### Document
---*---
During any attempt of debugging session with ARM32 assembler binary gdb 13.1/13.2 breaks on regular basis: (gdb) break _start Breakpoint 1 at 0x1005c (gdb) run Starting program: /home/zb/devel/pi-asm-master/06_first_data.bin Breakpoint 1, 0x0001005c in _start () (gdb) nexti 0x00010060 in _start () (gdb) nexti /build/gdb-qUBixh/gdb-13.2/gdb/displaced-stepping.c:287: internal-error: copy_insn_closure_by_addr: Assertion `buffer.copy_insn_closure.get () != nullptr' failed. A problem internal to GDB has been detected, further debugging may prove unreliable. ----- Backtrace ----- 0x4ce739 ??? 0x6ea34b ??? 0x6ea4f1 ??? 0x7ce215 ??? 0x53065b ??? [..] 0x585b15 ??? 0x584a49 ??? --------------------- /build/gdb-qUBixh/gdb-13.2/gdb/displaced-stepping.c:287: internal-error: copy_insn_closure_by_addr: Assertion `buffer.copy_insn_closure.get () != nullptr' failed. A problem internal to GDB has been detected, further debugging may prove unreliable. Quit this debugging session? (y or n) n About any simple assembler program can be used to repeat this; it happens all the time. Still I paste the one used in that attempt: ===================================== .section .rodata msg: .ascii "Hello, World\n" .text .align 2 SYS_EXIT = 1 SYS_WRITE = 4 STDOUT = 1 .global _start exit: mov r7, #SYS_EXIT svc #0 _start: mov r7, #SYS_WRITE mov r0, #STDOUT ldr r1, =msg mov r2, #13 svc #0 // Now exit mov r0, #0 b exit ============================== as program.s -o program.o && ld program.o -o program.bin Then simply: gdb -q ./program.bin — and the rest like above; after second or third „nexti” gdb will ALWAYS break. Tested both 13.1 and 13.2 versions of gdb. Gear: Banana Pi M2+, Armbian „Bookworm”, ARM32 — here's an excerpt from cpuinfo: processor : 0 model name : ARMv7 Processor rev 5 (v7l) BogoMIPS : 22.85 Features : half thumb fastmult vfp edsp neon vfpv3 tls vfpv4 idiva idivt vfpd32 lpae evtstrm CPU implementer : 0x41 CPU architecture: 7 CPU variant : 0x0 CPU part : 0xc07 CPU revision : 5 [..] Hardware : Allwinner sun8i Family Revision : 0000 Serial : 02c00081f0069981
Just imagine: this bug DOESN'T occur in old version 10.1. Just a few minutes ago I verified it using old package (GNU gdb (Debian 10.1-1.7) 10.1.90.20210103-git).
---*---
### Records provided
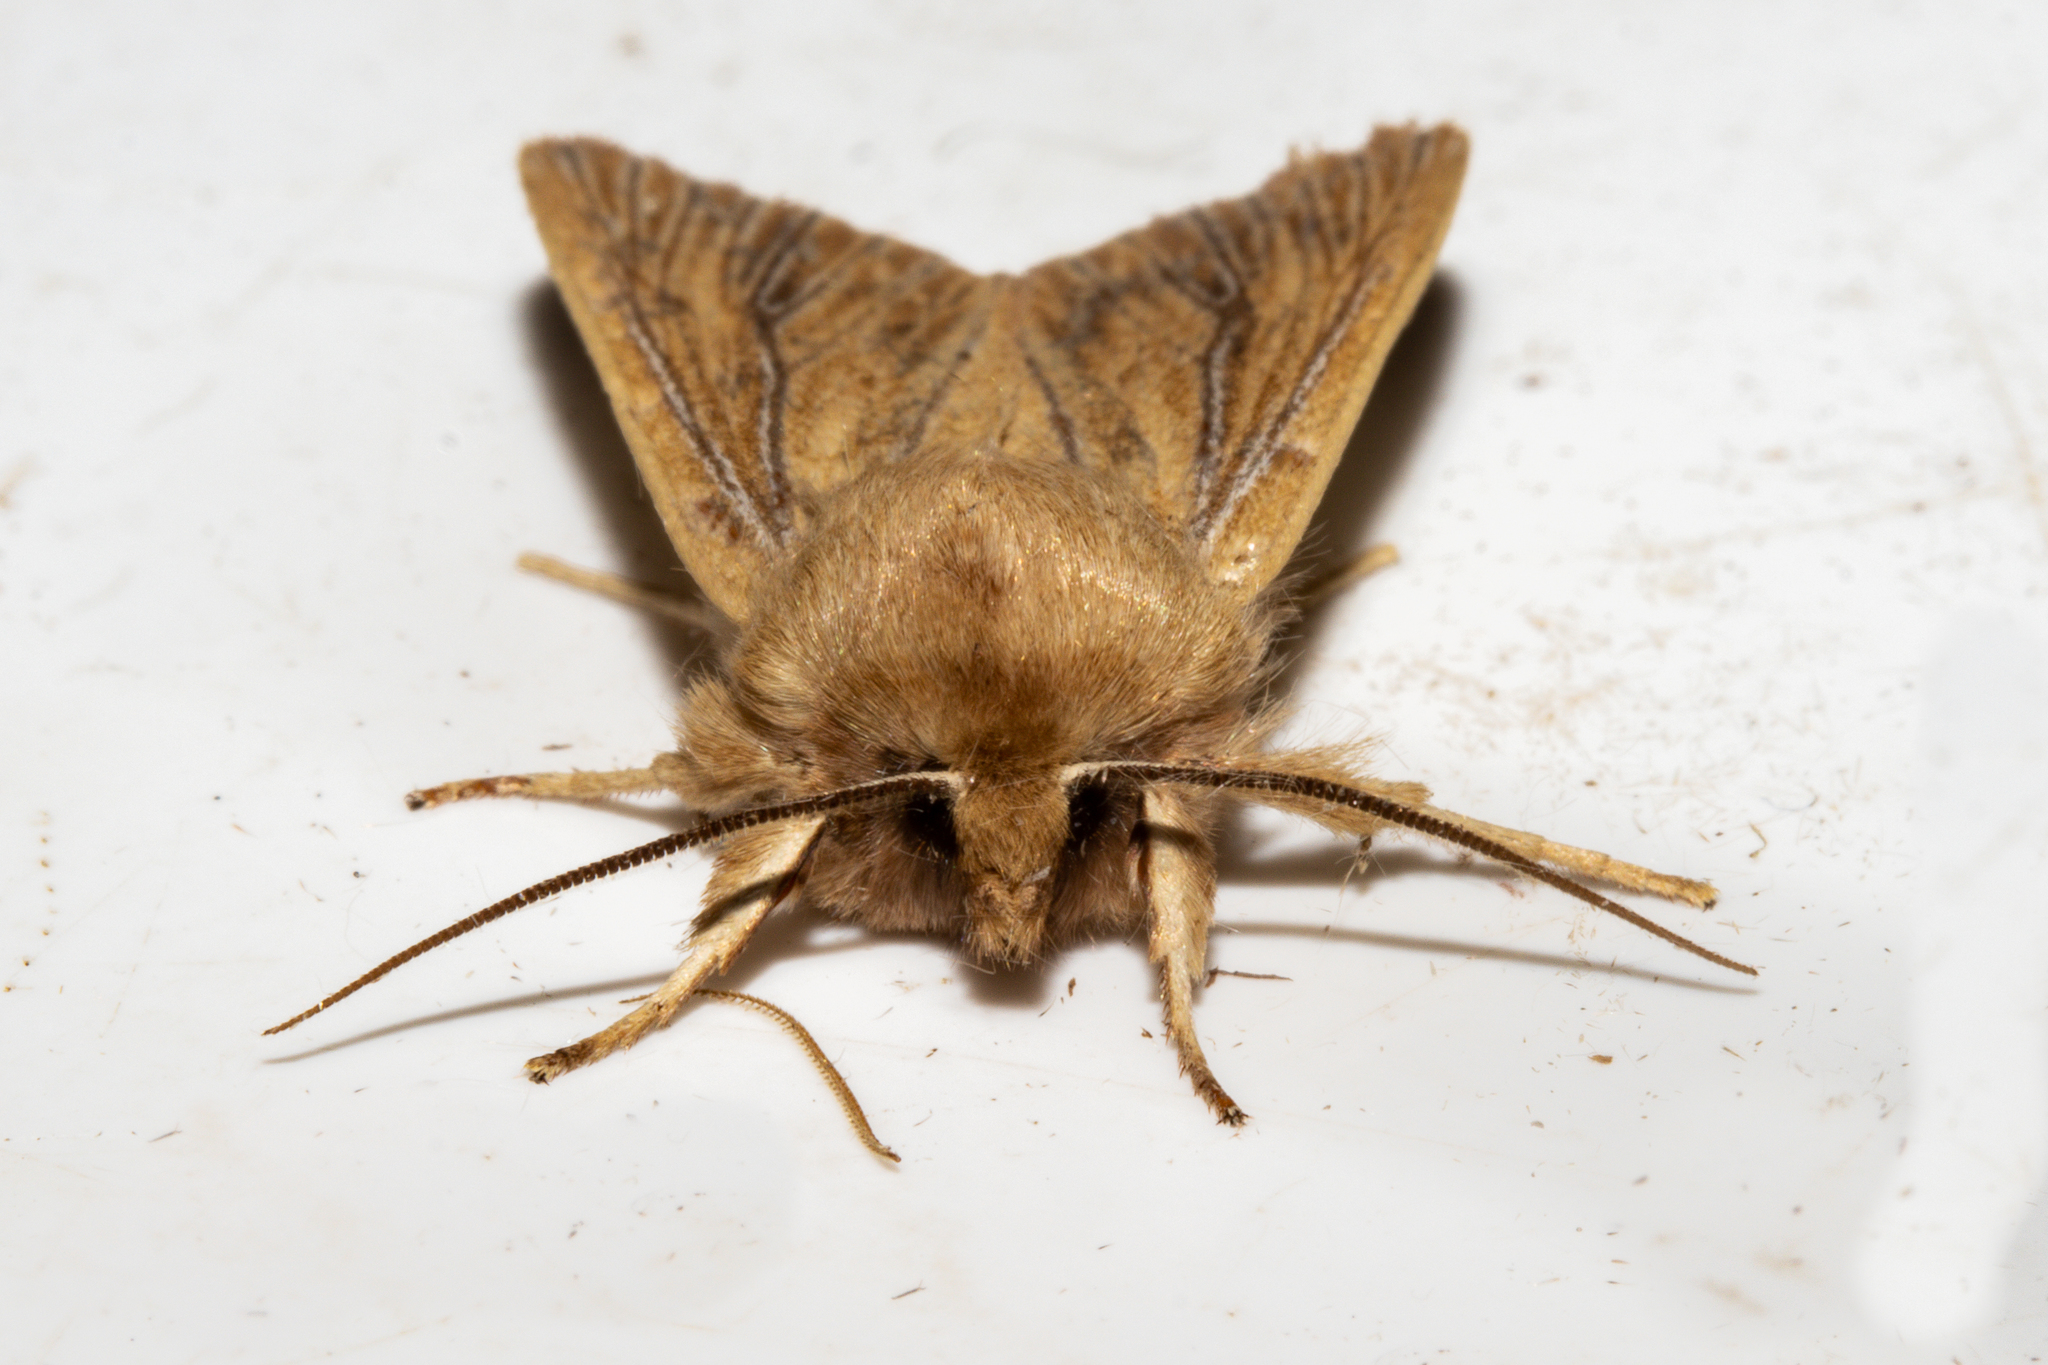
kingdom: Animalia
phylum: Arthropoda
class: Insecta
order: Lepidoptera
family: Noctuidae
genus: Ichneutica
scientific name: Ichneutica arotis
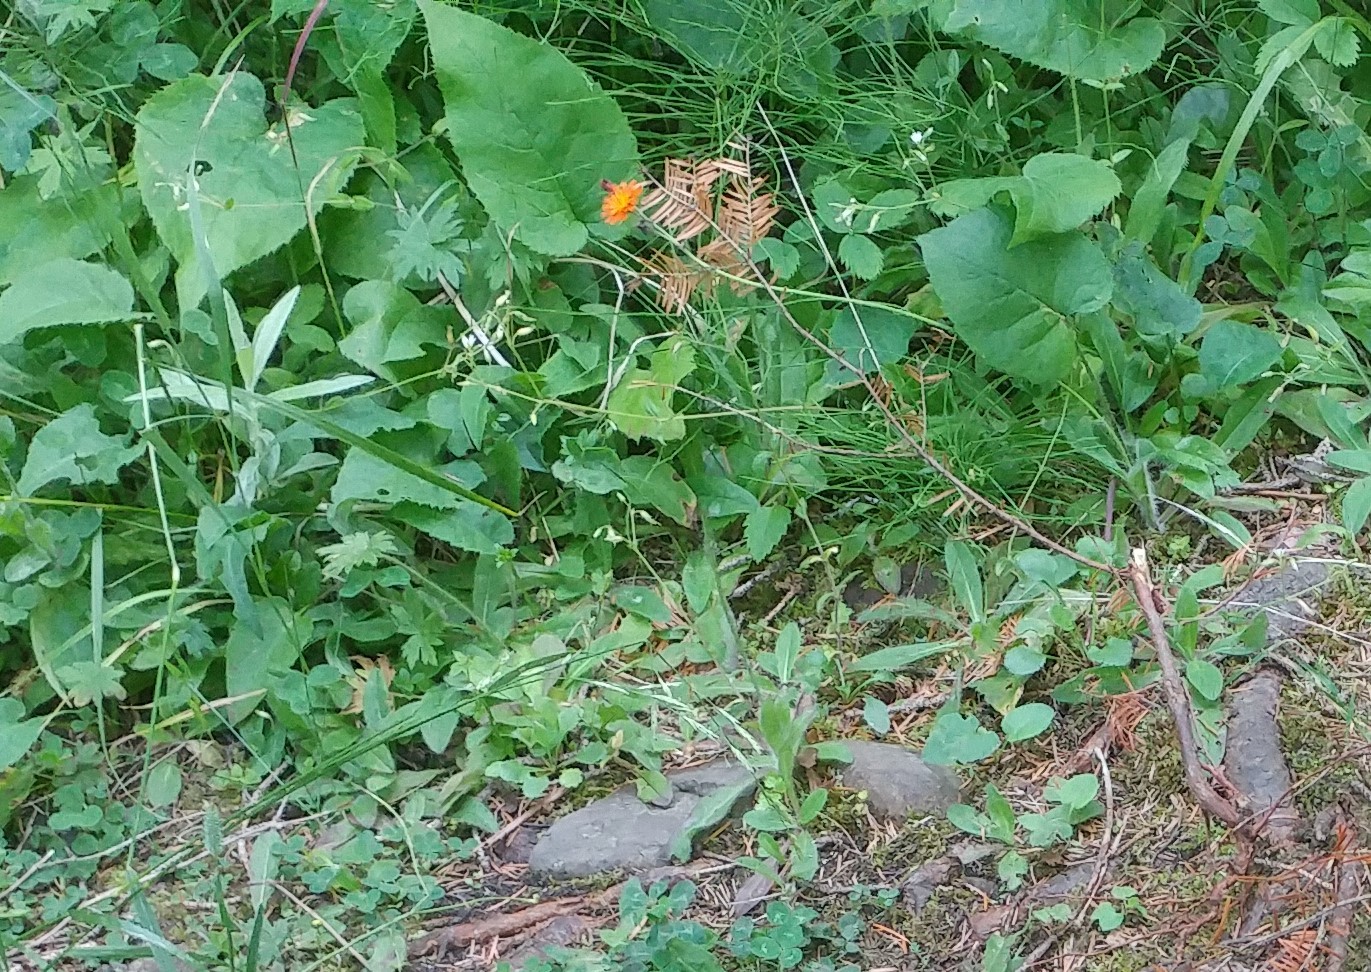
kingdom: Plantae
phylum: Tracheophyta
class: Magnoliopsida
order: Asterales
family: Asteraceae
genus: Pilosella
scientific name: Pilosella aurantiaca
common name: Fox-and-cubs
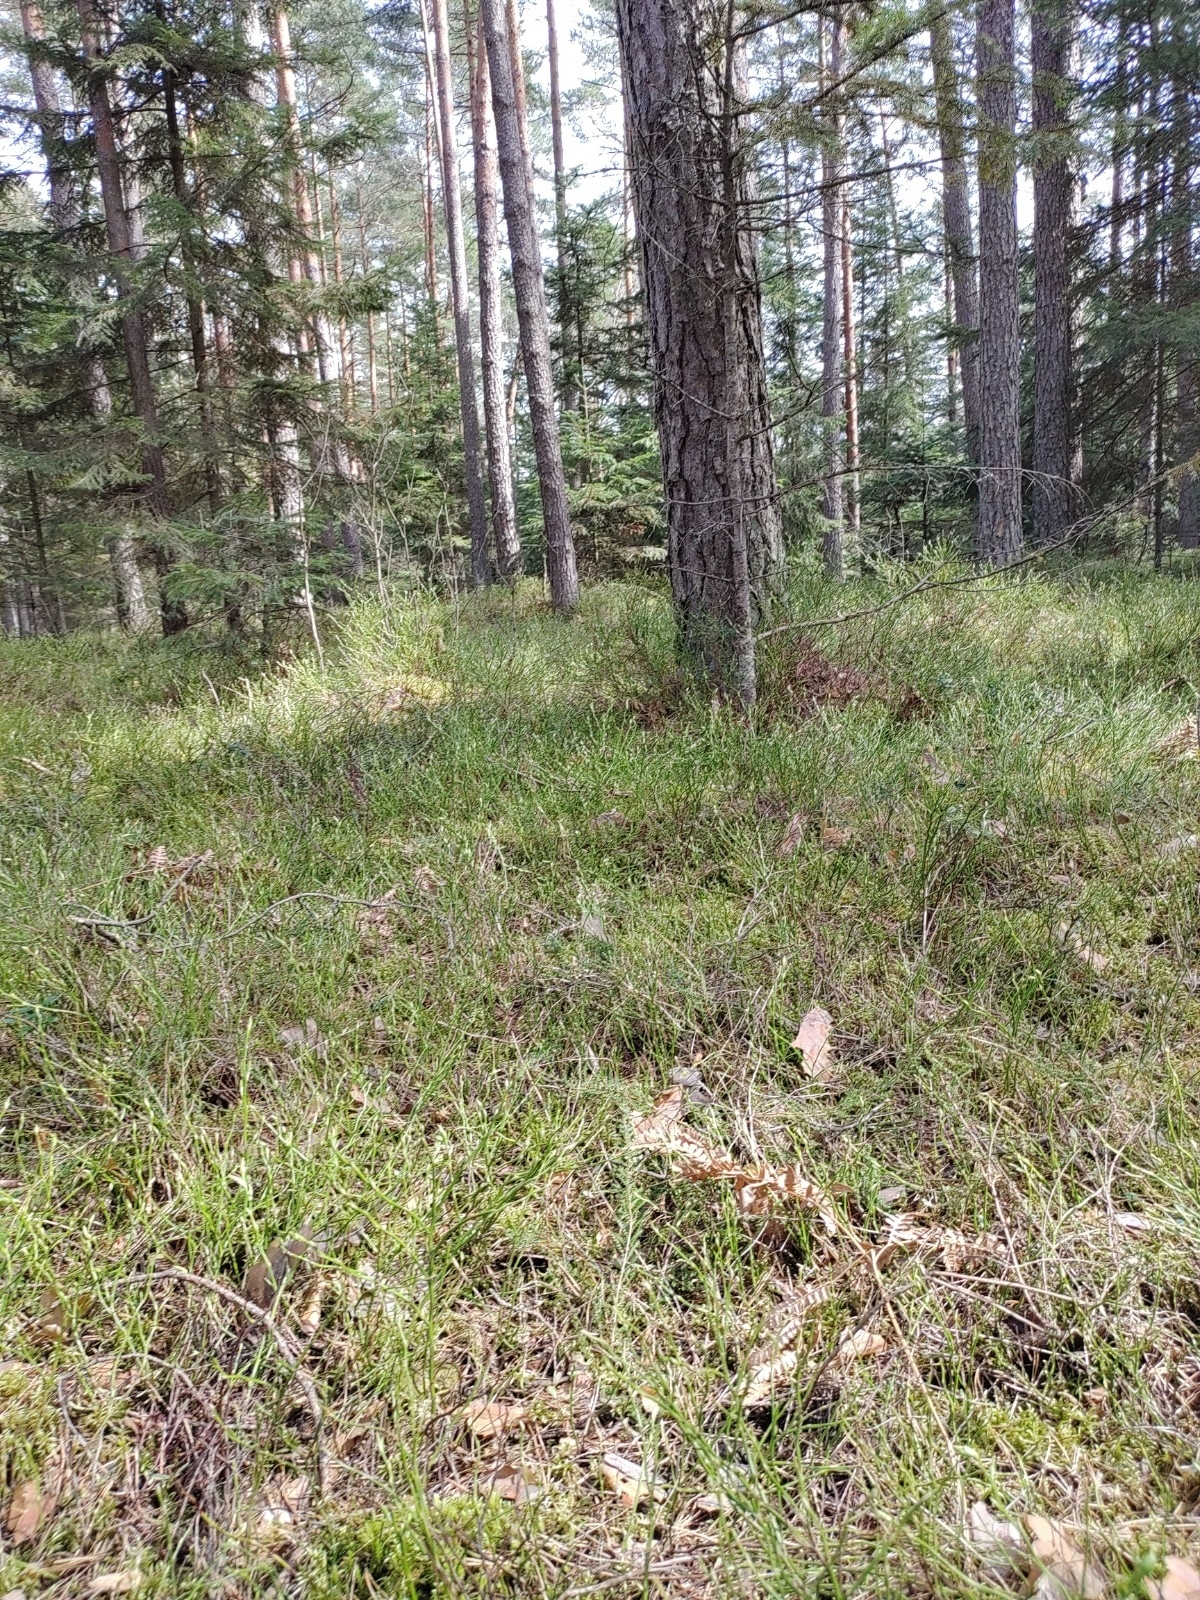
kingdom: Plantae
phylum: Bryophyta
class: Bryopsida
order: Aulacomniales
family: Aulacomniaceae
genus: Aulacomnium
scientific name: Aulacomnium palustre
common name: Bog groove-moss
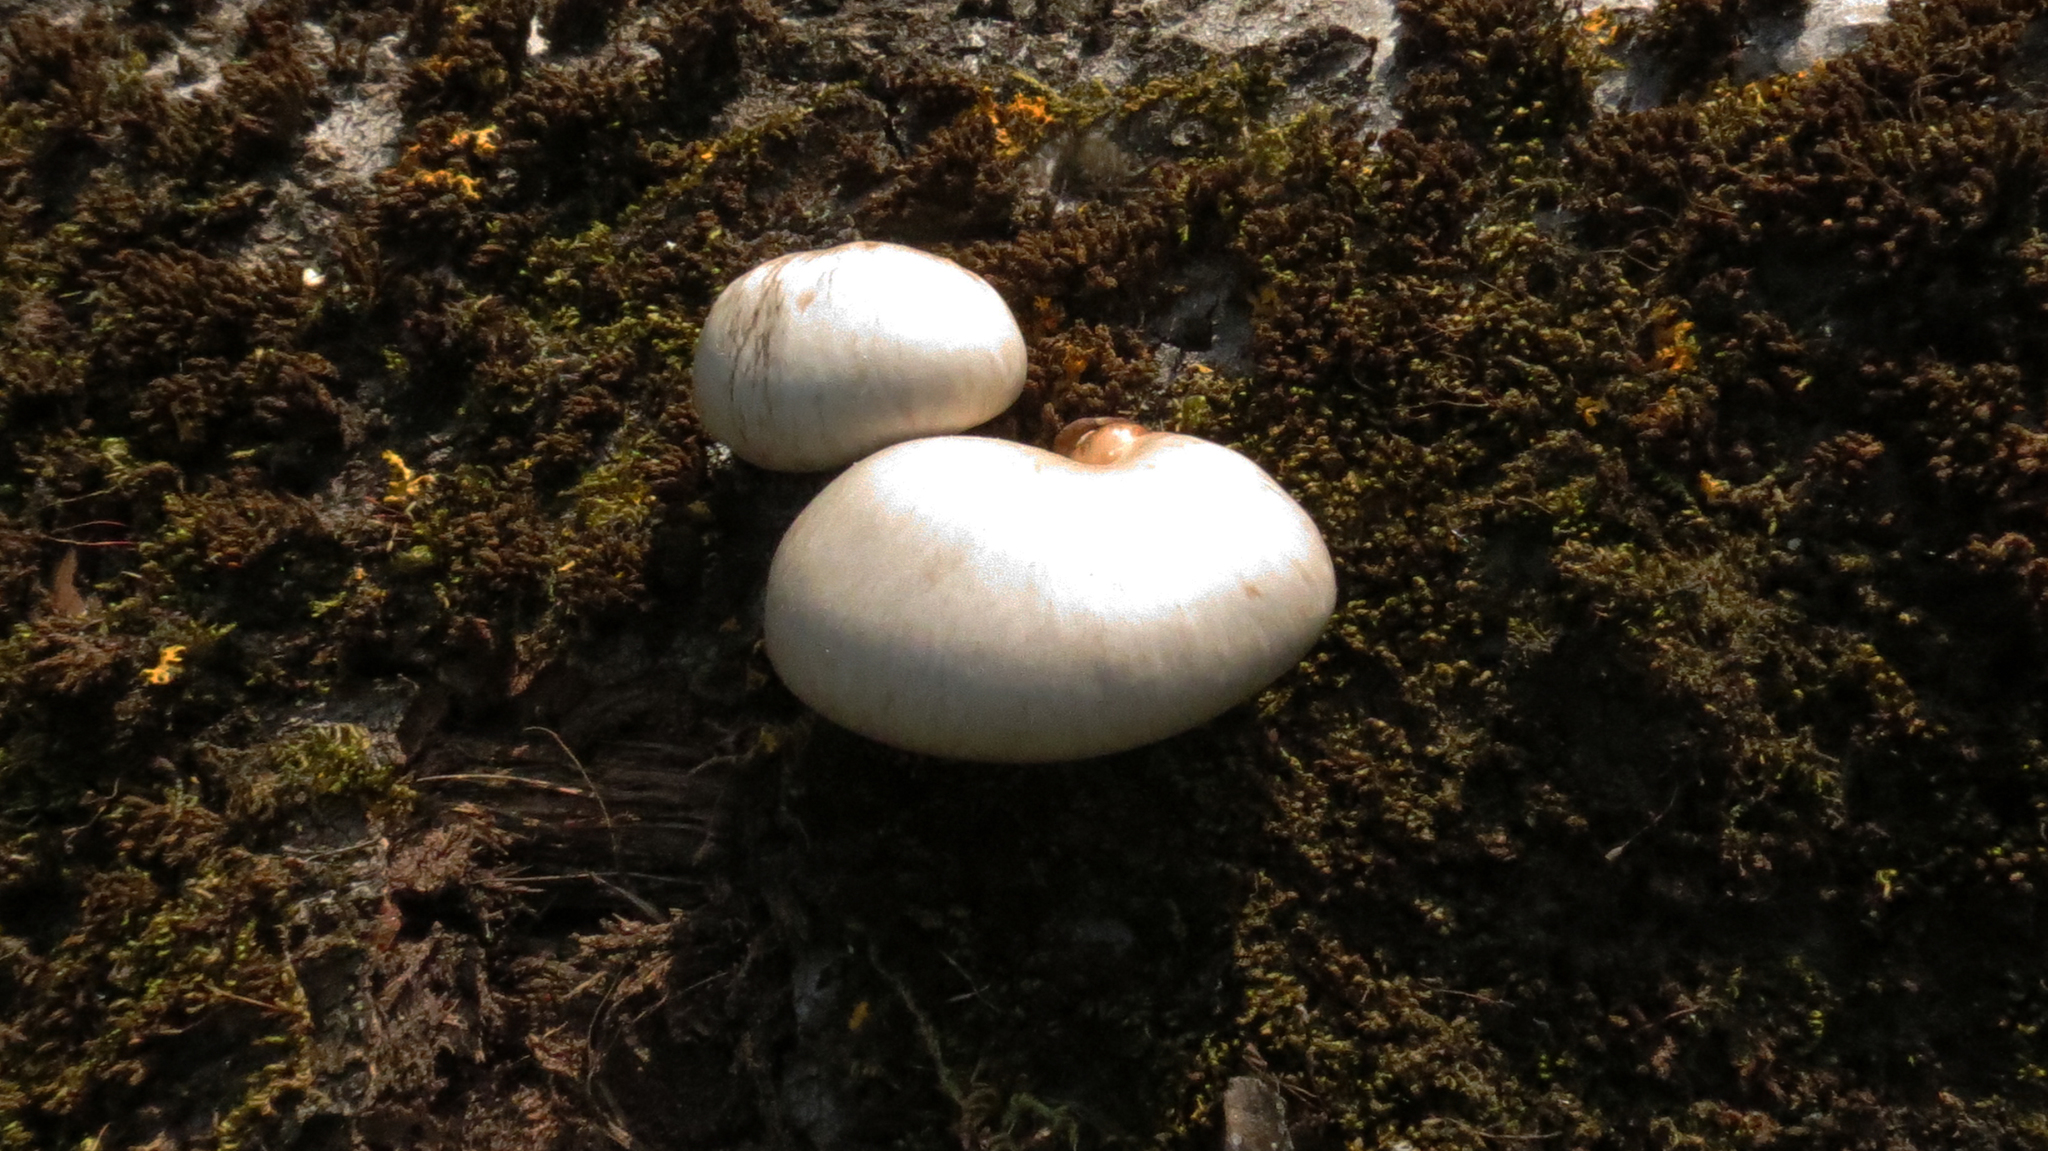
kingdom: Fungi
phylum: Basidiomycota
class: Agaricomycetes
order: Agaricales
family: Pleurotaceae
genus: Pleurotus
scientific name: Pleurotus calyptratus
---*---
### Brief A
In the gdb bug report, what hardware was the crash tested on?
### Brief B
Pick up the gdb bug report after its final sentence and continue writing it.

### Exercise output A
A Banana Pi M2+.

### Exercise output B
I can't readily try your program, but locally we do a lot of testing on arm-elf, which works fine, so I wonder what the difference is. Maybe build a gdb with debug info so we can get a better stack trace? I don't know if that will really help but it definitely couldn't hurt.
I didn't compile gdb; I used packages from Debian (and from Armbian); compilation of MB-sized package on my little Banana Pi takes hours. Anyway I believe I already gave you plenty of information.
This is probably related to PR29272, since the assertion was added because of it.
CC'ing Luis, who may know.
Yeah, it is the assertion that should capture some broken situation, added as part of PR29272. I'll have to do some digging, as I have since forgotten what the particular situation was. It used to be a bit obscure.
I managed to reproduce this. Let me see what I can find.
Well, just should've been a bit obvious. I'm still checking this, but here's some useful information. The displaced stepping machinery in gdb, which is used to side-step breakpoints without removing them, uses scratch space for executing the instructions out of their original location. That scratch location was picked a while ago to be the entry point of the program, from the auxv's AT_ENTRY value. That's usually the first instruction of _start. Now, your example program starts from _start. So things get a bit confusing because gdb is trying to execute and modify things using the same address. As a temporary workaround, you can disable displaced stepping. It likely won't make a difference for your case. set displaced-stepping off That should allow you to resume your debugging session. I'll see what can be done about this corner case.
Please, note (and compare): when debugging x86_64 assembly routine, the same way (repeated „nexti”), the problem doesn't occur — somehow it seems to be ARM-specific.
Yes, this is arm-specific. Displaced stepping has a significant arch-specific layer behind it.
I have a WIP fix that I need to test.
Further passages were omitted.